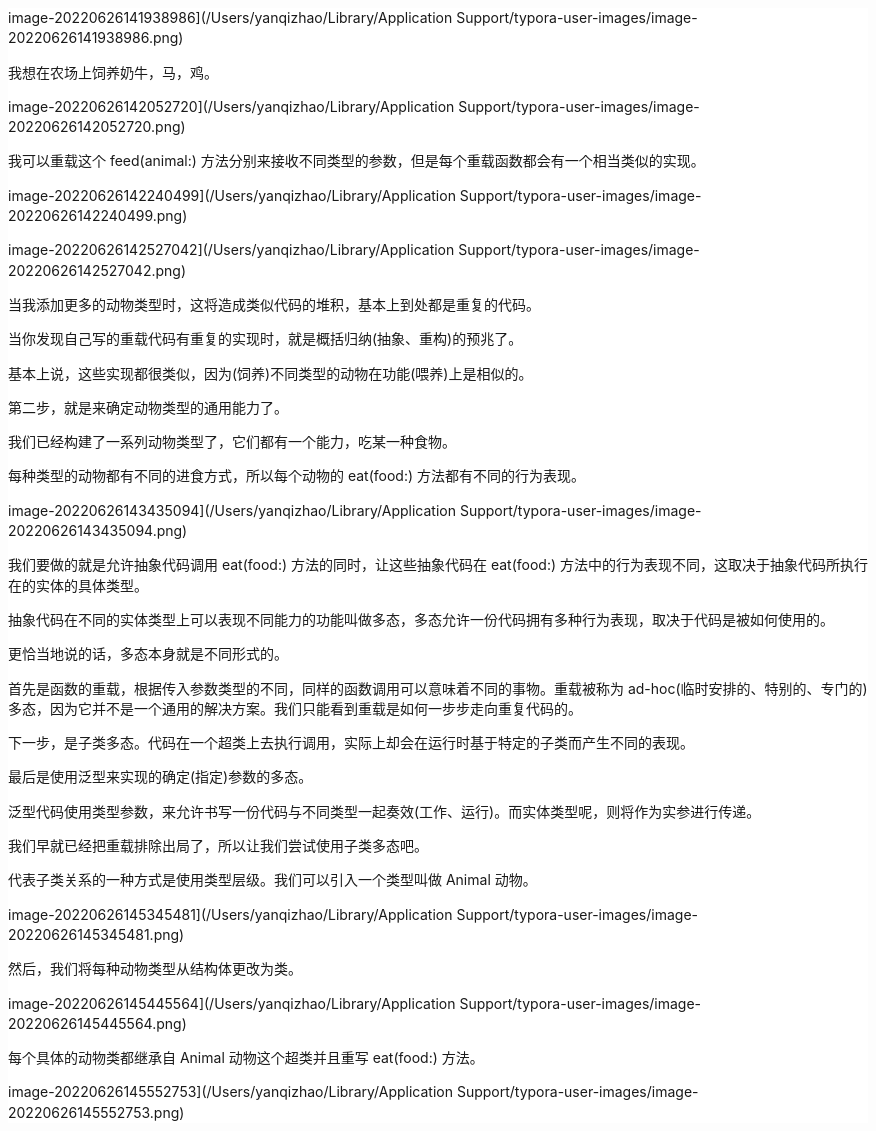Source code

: image-20220626141938986](/Users/yanqizhao/Library/Application Support/typora-user-images/image-20220626141938986.png)

我想在农场上饲养奶牛，马，鸡。

image-20220626142052720](/Users/yanqizhao/Library/Application Support/typora-user-images/image-20220626142052720.png)

我可以重载这个 feed(animal:) 方法分别来接收不同类型的参数，但是每个重载函数都会有一个相当类似的实现。

image-20220626142240499](/Users/yanqizhao/Library/Application Support/typora-user-images/image-20220626142240499.png)

image-20220626142527042](/Users/yanqizhao/Library/Application Support/typora-user-images/image-20220626142527042.png)

当我添加更多的动物类型时，这将造成类似代码的堆积，基本上到处都是重复的代码。

当你发现自己写的重载代码有重复的实现时，就是概括归纳(抽象、重构)的预兆了。

基本上说，这些实现都很类似，因为(饲养)不同类型的动物在功能(喂养)上是相似的。



第二步，就是来确定动物类型的通用能力了。

我们已经构建了一系列动物类型了，它们都有一个能力，吃某一种食物。

每种类型的动物都有不同的进食方式，所以每个动物的 eat(food:) 方法都有不同的行为表现。

image-20220626143435094](/Users/yanqizhao/Library/Application Support/typora-user-images/image-20220626143435094.png)

我们要做的就是允许抽象代码调用 eat(food:) 方法的同时，让这些抽象代码在 eat(food:) 方法中的行为表现不同，这取决于抽象代码所执行在的实体的具体类型。

抽象代码在不同的实体类型上可以表现不同能力的功能叫做多态，多态允许一份代码拥有多种行为表现，取决于代码是被如何使用的。

更恰当地说的话，多态本身就是不同形式的。

首先是函数的重载，根据传入参数类型的不同，同样的函数调用可以意味着不同的事物。重载被称为 ad-hoc(临时安排的、特别的、专门的) 多态，因为它并不是一个通用的解决方案。我们只能看到重载是如何一步步走向重复代码的。

下一步，是子类多态。代码在一个超类上去执行调用，实际上却会在运行时基于特定的子类而产生不同的表现。

最后是使用泛型来实现的确定(指定)参数的多态。



泛型代码使用类型参数，来允许书写一份代码与不同类型一起奏效(工作、运行)。而实体类型呢，则将作为实参进行传递。

我们早就已经把重载排除出局了，所以让我们尝试使用子类多态吧。

代表子类关系的一种方式是使用类型层级。我们可以引入一个类型叫做 Animal 动物。

image-20220626145345481](/Users/yanqizhao/Library/Application Support/typora-user-images/image-20220626145345481.png)

然后，我们将每种动物类型从结构体更改为类。

image-20220626145445564](/Users/yanqizhao/Library/Application Support/typora-user-images/image-20220626145445564.png)

每个具体的动物类都继承自 Animal 动物这个超类并且重写 eat(food:) 方法。

image-20220626145552753](/Users/yanqizhao/Library/Application Support/typora-user-images/image-20220626145552753.png)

════════════════════

### What you need to do
Please reproduce the listing above word for word, leaving out the pictures.

### Answer box
Source code

: image-20220626141938986](/Users/yanqizhao/Library/Application Support/typora-user-images/image-20220626141938986.png)

我想在农场上饲养奶牛，马，鸡。

image-20220626142052720](/Users/yanqizhao/Library/Application Support/typora-user-images/image-20220626142052720.png)

我可以重载这个 feed(animal:) 方法分别来接收不同类型的参数，但是每个重载函数都会有一个相当类似的实现。

image-20220626142240499](/Users/yanqizhao/Library/Application Support/typora-user-images/image-20220626142240499.png)

image-20220626142527042](/Users/yanqizhao/Library/Application Support/typora-user-images/image-20220626142527042.png)

当我添加更多的动物类型时，这将造成类似代码的堆积，基本上到处都是重复的代码。

当你发现自己写的重载代码有重复的实现时，就是概括归纳(抽象、重构)的预兆了。

基本上说，这些实现都很类似，因为(饲养)不同类型的动物在功能(喂养)上是相似的。



第二步，就是来确定动物类型的通用能力了。

我们已经构建了一系列动物类型了，它们都有一个能力，吃某一种食物。

每种类型的动物都有不同的进食方式，所以每个动物的 eat(food:) 方法都有不同的行为表现。

image-20220626143435094](/Users/yanqizhao/Library/Application Support/typora-user-images/image-20220626143435094.png)

我们要做的就是允许抽象代码调用 eat(food:) 方法的同时，让这些抽象代码在 eat(food:) 方法中的行为表现不同，这取决于抽象代码所执行在的实体的具体类型。

抽象代码在不同的实体类型上可以表现不同能力的功能叫做多态，多态允许一份代码拥有多种行为表现，取决于代码是被如何使用的。

更恰当地说的话，多态本身就是不同形式的。

首先是函数的重载，根据传入参数类型的不同，同样的函数调用可以意味着不同的事物。重载被称为 ad-hoc(临时安排的、特别的、专门的) 多态，因为它并不是一个通用的解决方案。我们只能看到重载是如何一步步走向重复代码的。

下一步，是子类多态。代码在一个超类上去执行调用，实际上却会在运行时基于特定的子类而产生不同的表现。

最后是使用泛型来实现的确定(指定)参数的多态。



泛型代码使用类型参数，来允许书写一份代码与不同类型一起奏效(工作、运行)。而实体类型呢，则将作为实参进行传递。

我们早就已经把重载排除出局了，所以让我们尝试使用子类多态吧。

代表子类关系的一种方式是使用类型层级。我们可以引入一个类型叫做 Animal 动物。

image-20220626145345481](/Users/yanqizhao/Library/Application Support/typora-user-images/image-20220626145345481.png)

然后，我们将每种动物类型从结构体更改为类。

image-20220626145445564](/Users/yanqizhao/Library/Application Support/typora-user-images/image-20220626145445564.png)

每个具体的动物类都继承自 Animal 动物这个超类并且重写 eat(food:) 方法。

image-20220626145552753](/Users/yanqizhao/Library/Application Support/typora-user-images/image-20220626145552753.png)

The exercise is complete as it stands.